End of a Superb School Year
This month, and at long last, our course finally wrapped up with the announcement of the awards and the delivery of our marks. Believe you me, January, February and most of March were tortuous, awaiting these results. The next phase is entirely mentoring; helping us set up websites to display and sell our photographs and working on self-promotion – creating a solid marketing plan.
Every day of this course was pure joy but now I’m fidgeting-in-my-seat excited about the possibilities before me and about how quickly everything seems to be falling into place. A career in photography began in my imagination, being accepted into the course was my dream and now the sky just may be the limit for me. I can’t wait to see what happens next!
Show Your Work
People don’t know what they want until you show it to them.
Both in class and privately with my TA and Professor, we’ve talked a lot about showing our work to make connections; attracting followers and patrons by sharing our process and influencing their choices with our images. Through these contacts we can develop networks of creatives who will critique, encourage, inspire and praise each other perhaps leading to future collaboration. Best? This has already started to happen for me with two famous, world-class wildlife photographers who have generously and kindly taken me under their wings. Squee! The professional associations are truly amazing, but showing off? That’s another matter altogether.
(Humble or otherwise.)
Let not the wise boast of their wisdom
or the strong boast of their strength
or the rich boast of their riches.
My dad knew his bible inside-out and, whenever I became boastful, he’d quote this verse to me (over and over and over again!). He was not wrong; blowing one’s own horn is frowned upon in our society and is a trait I personally despise.

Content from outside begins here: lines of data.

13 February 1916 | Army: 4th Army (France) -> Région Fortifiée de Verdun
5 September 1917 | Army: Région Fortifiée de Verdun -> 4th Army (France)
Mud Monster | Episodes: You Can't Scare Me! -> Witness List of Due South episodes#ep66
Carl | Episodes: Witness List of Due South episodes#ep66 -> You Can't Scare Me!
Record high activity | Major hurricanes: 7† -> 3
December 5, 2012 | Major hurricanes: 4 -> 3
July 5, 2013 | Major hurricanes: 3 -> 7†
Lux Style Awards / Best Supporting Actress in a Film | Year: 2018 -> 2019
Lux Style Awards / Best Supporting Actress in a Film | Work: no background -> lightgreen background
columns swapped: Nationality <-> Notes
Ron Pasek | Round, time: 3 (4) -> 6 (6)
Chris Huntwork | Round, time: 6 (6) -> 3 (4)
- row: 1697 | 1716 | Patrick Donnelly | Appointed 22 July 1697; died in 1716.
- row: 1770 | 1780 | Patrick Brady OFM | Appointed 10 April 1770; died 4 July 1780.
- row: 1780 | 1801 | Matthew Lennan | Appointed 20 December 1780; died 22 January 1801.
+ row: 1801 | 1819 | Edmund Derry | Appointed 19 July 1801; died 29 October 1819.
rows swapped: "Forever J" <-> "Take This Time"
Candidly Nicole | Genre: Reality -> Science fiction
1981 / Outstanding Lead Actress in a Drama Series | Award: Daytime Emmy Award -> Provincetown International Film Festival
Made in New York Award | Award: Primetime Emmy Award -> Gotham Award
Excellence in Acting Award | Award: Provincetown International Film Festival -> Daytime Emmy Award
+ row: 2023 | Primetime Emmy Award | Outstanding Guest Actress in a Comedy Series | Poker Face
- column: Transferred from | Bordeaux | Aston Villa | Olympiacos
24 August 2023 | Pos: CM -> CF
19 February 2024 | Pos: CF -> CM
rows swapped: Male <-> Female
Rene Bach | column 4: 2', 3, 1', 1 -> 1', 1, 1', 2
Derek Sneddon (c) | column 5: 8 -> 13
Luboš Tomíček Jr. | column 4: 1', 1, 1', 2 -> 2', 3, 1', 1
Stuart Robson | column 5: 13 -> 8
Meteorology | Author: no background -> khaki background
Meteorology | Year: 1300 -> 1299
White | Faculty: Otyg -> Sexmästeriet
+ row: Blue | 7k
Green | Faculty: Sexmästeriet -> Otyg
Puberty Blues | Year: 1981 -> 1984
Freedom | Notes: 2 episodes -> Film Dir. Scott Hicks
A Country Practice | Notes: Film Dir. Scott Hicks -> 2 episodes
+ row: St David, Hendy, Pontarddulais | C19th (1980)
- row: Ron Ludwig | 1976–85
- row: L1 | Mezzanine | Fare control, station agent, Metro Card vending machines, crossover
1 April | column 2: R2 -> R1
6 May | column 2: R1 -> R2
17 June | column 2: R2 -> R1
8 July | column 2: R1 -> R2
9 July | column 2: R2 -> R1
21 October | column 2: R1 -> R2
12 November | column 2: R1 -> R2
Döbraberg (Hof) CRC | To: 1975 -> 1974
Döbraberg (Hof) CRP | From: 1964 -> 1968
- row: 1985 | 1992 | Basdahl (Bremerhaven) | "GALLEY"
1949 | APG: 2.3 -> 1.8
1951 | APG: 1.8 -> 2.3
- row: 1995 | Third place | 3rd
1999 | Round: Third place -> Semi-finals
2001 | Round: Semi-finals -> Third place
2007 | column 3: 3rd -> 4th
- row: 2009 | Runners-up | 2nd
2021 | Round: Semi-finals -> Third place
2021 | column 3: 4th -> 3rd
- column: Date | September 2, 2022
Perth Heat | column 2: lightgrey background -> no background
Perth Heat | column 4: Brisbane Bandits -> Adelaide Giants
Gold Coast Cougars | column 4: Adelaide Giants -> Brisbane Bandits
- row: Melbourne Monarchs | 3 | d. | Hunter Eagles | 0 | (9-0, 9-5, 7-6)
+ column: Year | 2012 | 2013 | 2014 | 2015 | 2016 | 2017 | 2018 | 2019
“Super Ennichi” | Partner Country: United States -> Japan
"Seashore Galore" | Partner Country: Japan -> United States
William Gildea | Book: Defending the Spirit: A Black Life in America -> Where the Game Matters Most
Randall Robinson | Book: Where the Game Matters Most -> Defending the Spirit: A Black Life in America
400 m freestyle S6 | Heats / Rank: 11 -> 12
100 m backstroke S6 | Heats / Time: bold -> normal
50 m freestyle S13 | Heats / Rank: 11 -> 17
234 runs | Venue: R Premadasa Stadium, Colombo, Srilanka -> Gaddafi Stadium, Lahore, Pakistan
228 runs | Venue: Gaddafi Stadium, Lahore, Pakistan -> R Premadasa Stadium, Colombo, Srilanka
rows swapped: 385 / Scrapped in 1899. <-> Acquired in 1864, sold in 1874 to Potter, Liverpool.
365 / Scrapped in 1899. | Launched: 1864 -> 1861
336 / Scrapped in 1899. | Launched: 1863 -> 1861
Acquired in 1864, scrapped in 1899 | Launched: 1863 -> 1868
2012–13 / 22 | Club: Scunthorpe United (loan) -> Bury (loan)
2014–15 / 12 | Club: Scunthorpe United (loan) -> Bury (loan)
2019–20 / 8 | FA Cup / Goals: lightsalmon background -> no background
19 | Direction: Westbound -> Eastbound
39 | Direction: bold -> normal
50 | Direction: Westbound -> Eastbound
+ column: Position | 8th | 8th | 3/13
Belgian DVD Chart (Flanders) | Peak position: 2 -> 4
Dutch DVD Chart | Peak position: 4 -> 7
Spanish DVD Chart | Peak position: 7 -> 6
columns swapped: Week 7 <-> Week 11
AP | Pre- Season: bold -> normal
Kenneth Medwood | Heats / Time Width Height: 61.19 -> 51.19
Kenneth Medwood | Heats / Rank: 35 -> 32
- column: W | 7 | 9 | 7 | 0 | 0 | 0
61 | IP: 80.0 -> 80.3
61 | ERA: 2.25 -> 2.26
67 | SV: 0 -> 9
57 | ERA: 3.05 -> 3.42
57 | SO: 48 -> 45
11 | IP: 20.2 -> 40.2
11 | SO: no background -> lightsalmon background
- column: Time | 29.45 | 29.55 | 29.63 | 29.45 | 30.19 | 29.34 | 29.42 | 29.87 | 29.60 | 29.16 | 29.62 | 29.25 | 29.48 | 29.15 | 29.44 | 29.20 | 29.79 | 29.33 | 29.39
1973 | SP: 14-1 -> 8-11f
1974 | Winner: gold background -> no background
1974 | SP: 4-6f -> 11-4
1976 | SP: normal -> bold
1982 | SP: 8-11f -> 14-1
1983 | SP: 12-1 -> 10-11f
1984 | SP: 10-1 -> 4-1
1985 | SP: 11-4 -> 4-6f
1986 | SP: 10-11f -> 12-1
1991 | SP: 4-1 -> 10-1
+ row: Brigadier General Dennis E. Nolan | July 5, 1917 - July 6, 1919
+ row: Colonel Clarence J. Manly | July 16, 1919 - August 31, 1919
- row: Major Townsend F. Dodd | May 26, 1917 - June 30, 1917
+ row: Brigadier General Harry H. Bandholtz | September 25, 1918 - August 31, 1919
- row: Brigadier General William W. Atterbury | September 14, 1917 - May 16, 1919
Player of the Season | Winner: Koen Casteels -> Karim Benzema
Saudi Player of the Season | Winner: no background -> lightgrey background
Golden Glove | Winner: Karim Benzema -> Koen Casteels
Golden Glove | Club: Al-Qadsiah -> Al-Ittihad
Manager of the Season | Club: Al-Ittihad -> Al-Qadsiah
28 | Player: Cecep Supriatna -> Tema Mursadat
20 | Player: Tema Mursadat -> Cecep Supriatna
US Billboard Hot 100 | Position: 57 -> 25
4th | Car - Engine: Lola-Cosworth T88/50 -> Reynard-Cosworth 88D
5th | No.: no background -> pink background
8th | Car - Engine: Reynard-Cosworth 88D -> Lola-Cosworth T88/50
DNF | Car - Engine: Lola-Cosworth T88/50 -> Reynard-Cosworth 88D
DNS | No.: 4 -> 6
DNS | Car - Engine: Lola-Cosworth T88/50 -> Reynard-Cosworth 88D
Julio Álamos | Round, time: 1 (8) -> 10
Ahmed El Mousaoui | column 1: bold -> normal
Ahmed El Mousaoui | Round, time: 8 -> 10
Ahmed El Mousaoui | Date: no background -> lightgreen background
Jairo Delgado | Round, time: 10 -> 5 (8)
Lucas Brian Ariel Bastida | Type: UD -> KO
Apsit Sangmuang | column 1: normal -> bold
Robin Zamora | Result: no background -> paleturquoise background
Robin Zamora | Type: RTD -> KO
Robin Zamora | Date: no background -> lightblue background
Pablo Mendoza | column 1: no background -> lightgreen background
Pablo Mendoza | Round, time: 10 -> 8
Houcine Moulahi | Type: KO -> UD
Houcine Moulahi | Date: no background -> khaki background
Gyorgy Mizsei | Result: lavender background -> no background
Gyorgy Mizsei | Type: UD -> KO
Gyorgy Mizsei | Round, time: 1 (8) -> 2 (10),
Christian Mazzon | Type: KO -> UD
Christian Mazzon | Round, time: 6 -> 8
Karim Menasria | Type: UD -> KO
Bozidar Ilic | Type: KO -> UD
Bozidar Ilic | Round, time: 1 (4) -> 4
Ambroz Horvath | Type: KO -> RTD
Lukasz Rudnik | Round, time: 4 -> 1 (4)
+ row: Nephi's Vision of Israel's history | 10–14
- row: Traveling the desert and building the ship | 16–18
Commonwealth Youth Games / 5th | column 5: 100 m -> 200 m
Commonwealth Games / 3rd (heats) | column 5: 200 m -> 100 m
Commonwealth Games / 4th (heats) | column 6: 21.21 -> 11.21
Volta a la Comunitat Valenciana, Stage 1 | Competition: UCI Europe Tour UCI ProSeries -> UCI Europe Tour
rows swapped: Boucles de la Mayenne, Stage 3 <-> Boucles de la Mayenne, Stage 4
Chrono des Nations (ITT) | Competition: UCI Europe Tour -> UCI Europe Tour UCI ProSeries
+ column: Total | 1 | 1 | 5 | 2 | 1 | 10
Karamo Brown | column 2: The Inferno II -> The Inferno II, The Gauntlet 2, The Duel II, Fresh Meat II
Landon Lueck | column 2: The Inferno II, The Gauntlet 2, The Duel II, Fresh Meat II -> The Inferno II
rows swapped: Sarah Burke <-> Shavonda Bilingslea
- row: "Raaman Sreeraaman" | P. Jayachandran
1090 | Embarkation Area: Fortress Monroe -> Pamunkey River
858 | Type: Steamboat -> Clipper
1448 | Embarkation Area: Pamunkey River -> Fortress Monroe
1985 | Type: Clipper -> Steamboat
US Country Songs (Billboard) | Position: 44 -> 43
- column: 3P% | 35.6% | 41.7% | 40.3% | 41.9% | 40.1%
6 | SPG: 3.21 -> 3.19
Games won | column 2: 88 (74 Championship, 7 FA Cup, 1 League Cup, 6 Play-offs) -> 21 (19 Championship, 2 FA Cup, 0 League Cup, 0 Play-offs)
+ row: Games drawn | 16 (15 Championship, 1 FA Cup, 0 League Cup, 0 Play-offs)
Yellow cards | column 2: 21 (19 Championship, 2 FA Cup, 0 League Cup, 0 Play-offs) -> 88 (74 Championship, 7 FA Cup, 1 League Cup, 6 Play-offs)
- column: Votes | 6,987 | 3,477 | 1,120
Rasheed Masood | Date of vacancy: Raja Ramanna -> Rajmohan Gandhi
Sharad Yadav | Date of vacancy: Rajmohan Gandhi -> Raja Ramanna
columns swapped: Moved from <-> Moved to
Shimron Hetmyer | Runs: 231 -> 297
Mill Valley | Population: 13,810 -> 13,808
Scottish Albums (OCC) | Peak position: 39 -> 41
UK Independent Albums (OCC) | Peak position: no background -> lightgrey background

Paradox: How to be proud of and show off one’s work without being offensive. Not an easy task, not by a long shot!
Really, when did you last take full credit for anything? An occasion when you demanded recognition for your individual contribution or achievement (not simply to share it with a team). A time you knew you deserved praise and were happy to say so. Have you ever?
The Ambiguity Of Being A Strong, Successful Woman
There is no doubt in my mind, that society sends women mixed messages which only complicates the notion of self-promotion. Researchers and psychologists alike know that women working in male-dominated fields are much slower to take credit for their work than their male counterparts. On those occasions that glory and acclaim are given, rather than simply saying thank you, women tend to deflect and defer. For better or worse, studies have shown that being boastful is a key component of creative success. In this circumstance, owning one’s achievements and accolades is not about arrogance but parity and fairness. Owning that your work is first-rate isn’t bigheaded if it’s simply true.
Bragging, essentially, is an extension of accountability; if one accepts the bad, owning up to mistakes, one must then confidently take credit for triumphs and successes.
For centuries women have been taught that vaunting is unattractive, that it makes them unappealing. As a society, a culture, if we want women to be as comfortable as men are in taking credit and with self-promotion, then we must stop shunning women who do that very thing. And other women are the main culprits – just scan Twitter and other social media if you think I’m wrong!
Next up for me is creating my own website. I’m nervous and excited and happy and scared at the prospect. Once it is up and running, I will be sharing my work – lots of it – but bragging? Stay tuned…
*This is the unabridged text of Mr. Jobs’ quote:
“Some people say, ‘Give customers what they want.’ But that’s not my approach. Our job is to figure out what they’re going to want before they do. I think Henry Ford once said, ‘If I’d asked customers what they wanted, they would have told me, “A faster horse!”‘ People don’t know what they want until you show it to them. That’s why I never rely on market research. Our task is to read things that are not yet on the page.”
‘Til next time, y’all…
(All photographs taken at Presqu’ile Provincial Park, 29th March 2019.)